Intifada number one broke out in 1987 and petered out in the early 1990s. In propaganda terms, it was a definite victory for the Palestinians, as the world media was peppered with images of masked, protesting Palestinians throwing rocks at the well-armed IDF. Politically, it was distinguished by the fact that it was led by the nationalist and leftist Palestinian factions. 

Intifada number two, launched by the late PLO leader Yasser Arafat in 2000, was a far more dangerous affair, involving both the armed wing of Fatah, the main nationalist faction, as well as the Islamists of Hamas. Throughout the early part of the previous decade, Israel was under physical and psychological siege from suicide bombings and other atrocities perpetrated by Palestinian terrorists who demonstrated that, like Islamic State now, there are no limits to what they will do.

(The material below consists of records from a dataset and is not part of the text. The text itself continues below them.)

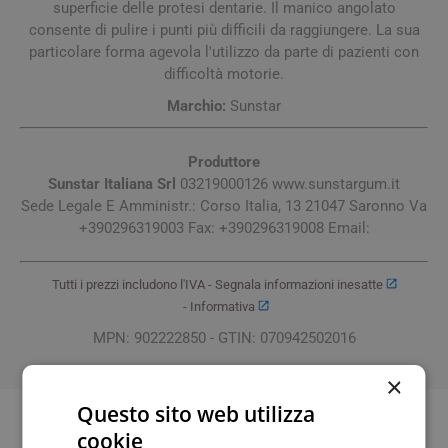
superficie delle protesi dentarie. Il manico angolato
consente di pulire i punti più difficili da raggiungere. La sua
particolare forma agevola l'utilizzo da parte di pazienti con
difficoltà motorie.
Marchio:
Sunstar
Produttore
Sunstar Italiana Srl
03219000126 www.sunstargum.it
Sede Legale E Amministr.: Corso Italia, 13 21047 Saronno Va
+390296319003 Fax: +390296319008 Email:
Tutti i prezzi includono l'IVA -
Segnala informazioni inesatte
-
Informativa
MPN: 902222850 - GTIN: 070942502016
×
Questo sito web utilizza
cookie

The March 2002 bombing of a Passover seder at a hotel in Netanya, in which 30 Jews were murdered and more than 100 injured, was the bloodiest confirmation of that.

Yet that intifada petered out too, for many reasons, not least Israel’s construction — in the teeth of heavy Arab and world opposition, along with a rising tide of anti-Zionism and anti-Semitism among Western publics — of a security barrier along its border with the West Bank. One can only shudder at the thought of how many Israelis might have been killed in the current round of violence had the barrier not been there.